Kirstein v. Madden

California Supreme Court
Kirstein v. Madden, 38 Cal. 158 (Cal. 1869)
1869 Cal. LEXIS 131
Sawyer

Kirstein v. Madden

Opinion of the Court

Sawyer, C. J.,,delivered the opinion of the Court:

The affidavit and papers on the motion for leave to amend the answer, we think, upon the whole, are sufficiently referred to and identified in the statement on appeal to make them a part of it, and entitle them to consideration. The denials of the first answer were insufficient to raise an issue, and their sufficiency was properly tested on the motion for judg*163ment. The statement shows that, upon that motion, the defendant, Madden, offered to verify and file an amended answer, and asked leave to do so, upon an affidavit manifesting his good faith. We think he ought to have been permitted to amend his-answer. From oversights of counsel, committed under pressure of business, pleadings are often defective. In such cases, when an offer to amend is made, at such a stage in the proceedings that the other party will not lose an opportunity to fairly present his whole case, amendments should be allowed with great liberality. The denials in the proposed answer are “upon his information and belief,” instead of the statutory language “according to his information and belief,” and respondent insists that they are still insufficient. It may well be doubted whether the former mode of denial does not allow a little wider field for evasion; but, however this may be, it has been widely adopted by pleaders, and it is now settled that it is sufficient. (Vassault v. Austin, 32 Cal. 606; Roussin v. Stewart, 33 Cal. 211; Jones v. City of Petaluma, 36 Cal. 230.) The proposed answer, therefore, took issue on the material averments of the complaint, which had been defectively denied in the first answer, and we think the Court should have permitted the amendment.

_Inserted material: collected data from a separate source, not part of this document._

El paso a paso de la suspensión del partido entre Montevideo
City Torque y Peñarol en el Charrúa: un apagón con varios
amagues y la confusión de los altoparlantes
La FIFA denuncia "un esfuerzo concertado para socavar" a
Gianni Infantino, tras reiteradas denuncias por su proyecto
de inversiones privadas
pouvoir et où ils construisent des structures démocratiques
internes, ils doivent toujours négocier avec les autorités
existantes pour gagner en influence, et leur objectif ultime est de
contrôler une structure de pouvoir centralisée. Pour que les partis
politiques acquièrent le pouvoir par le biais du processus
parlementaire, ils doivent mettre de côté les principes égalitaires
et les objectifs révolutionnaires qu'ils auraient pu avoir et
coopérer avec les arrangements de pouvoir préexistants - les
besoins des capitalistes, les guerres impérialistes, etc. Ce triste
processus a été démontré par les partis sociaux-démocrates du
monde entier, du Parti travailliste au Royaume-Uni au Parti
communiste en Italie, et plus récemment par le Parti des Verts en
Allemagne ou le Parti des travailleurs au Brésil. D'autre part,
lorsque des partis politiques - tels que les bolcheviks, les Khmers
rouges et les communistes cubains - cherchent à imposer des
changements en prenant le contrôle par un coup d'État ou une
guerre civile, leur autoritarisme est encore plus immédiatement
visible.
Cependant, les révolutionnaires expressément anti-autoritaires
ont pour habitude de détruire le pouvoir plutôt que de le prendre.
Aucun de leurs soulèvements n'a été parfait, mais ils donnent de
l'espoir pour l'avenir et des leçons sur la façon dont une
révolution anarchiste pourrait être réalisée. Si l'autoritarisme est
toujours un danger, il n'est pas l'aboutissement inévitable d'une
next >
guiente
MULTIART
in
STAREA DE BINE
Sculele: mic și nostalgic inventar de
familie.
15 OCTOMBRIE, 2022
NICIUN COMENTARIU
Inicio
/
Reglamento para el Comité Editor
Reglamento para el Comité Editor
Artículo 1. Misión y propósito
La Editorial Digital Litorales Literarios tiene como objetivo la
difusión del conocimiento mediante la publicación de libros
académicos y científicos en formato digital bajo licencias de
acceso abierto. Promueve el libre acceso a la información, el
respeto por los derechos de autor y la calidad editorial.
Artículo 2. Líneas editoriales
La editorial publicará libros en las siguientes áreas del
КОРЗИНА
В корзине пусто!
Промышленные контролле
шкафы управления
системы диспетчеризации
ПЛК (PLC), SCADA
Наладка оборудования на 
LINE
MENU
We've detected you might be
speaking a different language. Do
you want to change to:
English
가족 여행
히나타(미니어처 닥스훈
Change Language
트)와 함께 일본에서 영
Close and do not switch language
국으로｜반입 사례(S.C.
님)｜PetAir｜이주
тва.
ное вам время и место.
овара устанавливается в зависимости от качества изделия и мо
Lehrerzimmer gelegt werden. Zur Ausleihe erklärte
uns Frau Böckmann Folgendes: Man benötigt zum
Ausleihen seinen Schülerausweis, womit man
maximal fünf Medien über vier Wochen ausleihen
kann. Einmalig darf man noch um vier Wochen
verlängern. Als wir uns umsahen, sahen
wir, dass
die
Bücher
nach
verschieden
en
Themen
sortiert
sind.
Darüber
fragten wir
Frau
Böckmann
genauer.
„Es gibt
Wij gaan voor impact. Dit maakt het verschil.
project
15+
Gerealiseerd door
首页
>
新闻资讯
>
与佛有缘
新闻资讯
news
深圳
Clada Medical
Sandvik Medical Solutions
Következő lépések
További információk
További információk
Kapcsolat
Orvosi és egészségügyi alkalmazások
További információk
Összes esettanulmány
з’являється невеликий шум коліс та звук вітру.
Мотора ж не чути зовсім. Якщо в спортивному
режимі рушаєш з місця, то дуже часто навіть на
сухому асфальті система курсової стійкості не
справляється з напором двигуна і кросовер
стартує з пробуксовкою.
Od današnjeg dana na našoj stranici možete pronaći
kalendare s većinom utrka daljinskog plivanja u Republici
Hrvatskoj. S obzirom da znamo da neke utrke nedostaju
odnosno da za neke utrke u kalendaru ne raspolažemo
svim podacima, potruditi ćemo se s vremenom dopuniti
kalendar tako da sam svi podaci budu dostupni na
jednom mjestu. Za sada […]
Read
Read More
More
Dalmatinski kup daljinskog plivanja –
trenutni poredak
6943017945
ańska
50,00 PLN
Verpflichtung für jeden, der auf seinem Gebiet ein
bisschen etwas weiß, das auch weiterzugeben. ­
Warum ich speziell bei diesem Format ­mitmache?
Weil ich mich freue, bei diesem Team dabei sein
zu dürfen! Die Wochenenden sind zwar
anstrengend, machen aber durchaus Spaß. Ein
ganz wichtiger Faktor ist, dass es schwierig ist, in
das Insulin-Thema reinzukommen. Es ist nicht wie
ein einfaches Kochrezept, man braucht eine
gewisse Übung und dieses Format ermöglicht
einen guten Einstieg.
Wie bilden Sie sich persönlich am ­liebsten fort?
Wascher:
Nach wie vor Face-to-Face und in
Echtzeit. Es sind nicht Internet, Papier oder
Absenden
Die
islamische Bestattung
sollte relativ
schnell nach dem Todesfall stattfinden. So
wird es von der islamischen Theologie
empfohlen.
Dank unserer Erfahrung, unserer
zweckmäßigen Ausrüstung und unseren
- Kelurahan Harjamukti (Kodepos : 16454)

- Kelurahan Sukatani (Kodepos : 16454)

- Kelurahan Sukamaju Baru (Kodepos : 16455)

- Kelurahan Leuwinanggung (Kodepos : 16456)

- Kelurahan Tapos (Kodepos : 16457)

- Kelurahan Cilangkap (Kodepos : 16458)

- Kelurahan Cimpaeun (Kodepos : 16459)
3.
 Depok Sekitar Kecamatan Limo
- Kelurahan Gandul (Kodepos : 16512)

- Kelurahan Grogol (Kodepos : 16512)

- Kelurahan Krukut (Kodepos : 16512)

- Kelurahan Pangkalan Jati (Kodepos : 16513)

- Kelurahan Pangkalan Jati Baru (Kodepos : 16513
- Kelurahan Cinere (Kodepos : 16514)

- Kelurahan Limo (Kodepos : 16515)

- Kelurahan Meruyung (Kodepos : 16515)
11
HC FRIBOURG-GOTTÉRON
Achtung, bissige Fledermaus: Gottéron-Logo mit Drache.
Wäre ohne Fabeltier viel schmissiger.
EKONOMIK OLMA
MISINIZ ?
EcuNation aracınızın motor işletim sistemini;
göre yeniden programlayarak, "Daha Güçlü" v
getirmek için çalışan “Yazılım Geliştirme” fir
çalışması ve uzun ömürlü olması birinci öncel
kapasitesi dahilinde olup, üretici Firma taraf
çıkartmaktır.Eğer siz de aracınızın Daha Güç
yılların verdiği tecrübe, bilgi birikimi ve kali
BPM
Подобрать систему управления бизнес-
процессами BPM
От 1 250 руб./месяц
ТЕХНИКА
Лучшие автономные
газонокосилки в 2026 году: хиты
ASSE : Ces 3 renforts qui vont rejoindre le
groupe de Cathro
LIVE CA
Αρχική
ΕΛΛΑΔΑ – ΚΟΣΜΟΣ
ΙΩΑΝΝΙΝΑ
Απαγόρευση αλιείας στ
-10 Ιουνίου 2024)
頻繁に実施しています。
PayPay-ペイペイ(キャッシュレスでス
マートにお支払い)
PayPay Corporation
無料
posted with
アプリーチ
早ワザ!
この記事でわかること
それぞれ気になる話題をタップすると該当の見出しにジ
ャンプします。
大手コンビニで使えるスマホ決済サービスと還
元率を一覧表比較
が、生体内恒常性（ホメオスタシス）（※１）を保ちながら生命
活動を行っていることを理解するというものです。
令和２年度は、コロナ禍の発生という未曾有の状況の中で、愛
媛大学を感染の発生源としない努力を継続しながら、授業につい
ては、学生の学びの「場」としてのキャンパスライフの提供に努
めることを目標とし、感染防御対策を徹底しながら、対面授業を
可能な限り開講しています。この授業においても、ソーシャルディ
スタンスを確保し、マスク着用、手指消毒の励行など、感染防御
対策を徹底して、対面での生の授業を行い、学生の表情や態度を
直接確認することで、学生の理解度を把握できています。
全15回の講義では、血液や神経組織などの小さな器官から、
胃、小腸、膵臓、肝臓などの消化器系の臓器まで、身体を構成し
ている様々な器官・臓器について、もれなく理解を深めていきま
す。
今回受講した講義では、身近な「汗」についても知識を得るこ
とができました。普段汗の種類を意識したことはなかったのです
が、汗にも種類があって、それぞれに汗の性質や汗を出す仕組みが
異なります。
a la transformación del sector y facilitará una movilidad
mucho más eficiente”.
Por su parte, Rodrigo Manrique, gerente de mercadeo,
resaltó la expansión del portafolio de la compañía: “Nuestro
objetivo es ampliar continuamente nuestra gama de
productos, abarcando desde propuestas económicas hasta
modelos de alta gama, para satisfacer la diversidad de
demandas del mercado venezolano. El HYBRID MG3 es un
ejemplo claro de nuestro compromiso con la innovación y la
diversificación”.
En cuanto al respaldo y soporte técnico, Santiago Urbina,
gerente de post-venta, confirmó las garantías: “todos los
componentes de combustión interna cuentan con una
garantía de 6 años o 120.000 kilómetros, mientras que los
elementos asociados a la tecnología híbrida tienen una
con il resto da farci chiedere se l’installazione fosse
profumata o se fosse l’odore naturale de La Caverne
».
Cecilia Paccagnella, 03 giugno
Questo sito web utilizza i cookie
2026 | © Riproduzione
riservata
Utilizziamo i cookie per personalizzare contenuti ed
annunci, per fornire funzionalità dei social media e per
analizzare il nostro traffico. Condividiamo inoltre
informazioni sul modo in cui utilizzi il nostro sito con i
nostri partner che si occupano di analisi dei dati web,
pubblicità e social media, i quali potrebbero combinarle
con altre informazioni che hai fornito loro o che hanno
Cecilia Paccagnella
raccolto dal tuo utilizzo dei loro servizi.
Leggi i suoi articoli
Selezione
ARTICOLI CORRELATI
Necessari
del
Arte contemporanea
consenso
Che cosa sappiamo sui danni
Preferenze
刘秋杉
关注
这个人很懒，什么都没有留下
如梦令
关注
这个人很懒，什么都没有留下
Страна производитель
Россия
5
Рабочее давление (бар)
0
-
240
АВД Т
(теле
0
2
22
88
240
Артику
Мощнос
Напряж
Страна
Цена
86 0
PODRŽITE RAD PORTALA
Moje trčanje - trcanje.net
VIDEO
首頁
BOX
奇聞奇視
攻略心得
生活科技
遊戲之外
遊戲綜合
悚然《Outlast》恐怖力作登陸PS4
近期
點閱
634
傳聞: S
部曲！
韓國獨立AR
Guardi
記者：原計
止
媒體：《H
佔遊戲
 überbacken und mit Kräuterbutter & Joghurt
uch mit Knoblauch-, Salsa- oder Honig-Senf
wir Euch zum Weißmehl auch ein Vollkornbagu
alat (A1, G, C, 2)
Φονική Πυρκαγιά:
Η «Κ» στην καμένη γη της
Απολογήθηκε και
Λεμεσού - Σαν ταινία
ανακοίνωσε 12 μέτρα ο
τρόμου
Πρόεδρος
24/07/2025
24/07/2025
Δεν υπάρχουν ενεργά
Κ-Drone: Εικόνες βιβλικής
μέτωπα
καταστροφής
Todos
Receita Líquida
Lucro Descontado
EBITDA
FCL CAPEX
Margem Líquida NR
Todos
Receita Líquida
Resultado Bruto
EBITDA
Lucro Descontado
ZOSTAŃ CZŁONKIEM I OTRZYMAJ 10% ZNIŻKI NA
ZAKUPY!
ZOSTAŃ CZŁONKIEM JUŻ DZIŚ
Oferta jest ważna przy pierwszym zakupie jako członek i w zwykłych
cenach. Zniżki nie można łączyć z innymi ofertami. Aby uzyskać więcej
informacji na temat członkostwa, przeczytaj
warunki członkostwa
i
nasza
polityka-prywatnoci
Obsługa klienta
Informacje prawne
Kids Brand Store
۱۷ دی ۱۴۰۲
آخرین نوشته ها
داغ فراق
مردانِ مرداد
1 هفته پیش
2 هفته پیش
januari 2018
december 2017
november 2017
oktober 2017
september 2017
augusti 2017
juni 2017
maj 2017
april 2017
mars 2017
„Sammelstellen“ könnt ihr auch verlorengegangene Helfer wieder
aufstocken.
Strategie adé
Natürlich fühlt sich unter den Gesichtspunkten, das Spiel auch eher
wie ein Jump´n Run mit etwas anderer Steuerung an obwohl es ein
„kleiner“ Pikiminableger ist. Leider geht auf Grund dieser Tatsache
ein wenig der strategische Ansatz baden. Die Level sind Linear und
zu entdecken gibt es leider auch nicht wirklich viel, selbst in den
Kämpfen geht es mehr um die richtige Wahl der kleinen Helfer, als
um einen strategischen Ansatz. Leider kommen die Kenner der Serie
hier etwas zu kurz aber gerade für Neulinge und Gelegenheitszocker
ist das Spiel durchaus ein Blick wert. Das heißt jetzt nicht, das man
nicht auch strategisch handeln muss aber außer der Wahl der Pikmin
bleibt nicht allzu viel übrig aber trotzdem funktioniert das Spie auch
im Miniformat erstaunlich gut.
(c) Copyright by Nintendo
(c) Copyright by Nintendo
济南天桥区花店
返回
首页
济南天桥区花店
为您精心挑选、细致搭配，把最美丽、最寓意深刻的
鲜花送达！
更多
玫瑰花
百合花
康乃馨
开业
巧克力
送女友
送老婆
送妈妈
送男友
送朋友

We find nothing to authorize any affirmative relief in the cross-complaint.

Judgment reversed and cause remanded, with directions to permit defendant, Madden, to file his amended answer when duly verified.

Reference

Full Case Name
MARGARET KIRSTEIN v. JOHN MADDEN and CHARLES KIRSTEIN
Cited By
6 cases
Status
Published
Syllabus
Practice—Statement on Appeal.—If the statement on appeal, from an order refusing a party leave to amend Ms pleading, sufficiently refers to and identifies the affidavits and other papers used on the hearing of the motion, and which appear in the transcript of the record, it is sufficient, and they need not be set out at length in the statement. Practice—Amendments. — Amendments should be allowed with great liberality-in all stages of the proceedings, unless the opposite party would thereby lose an opportunity to fairly present his whole case. Answer.—In a verified answer, a denial \upon\" information and belief is sufficient."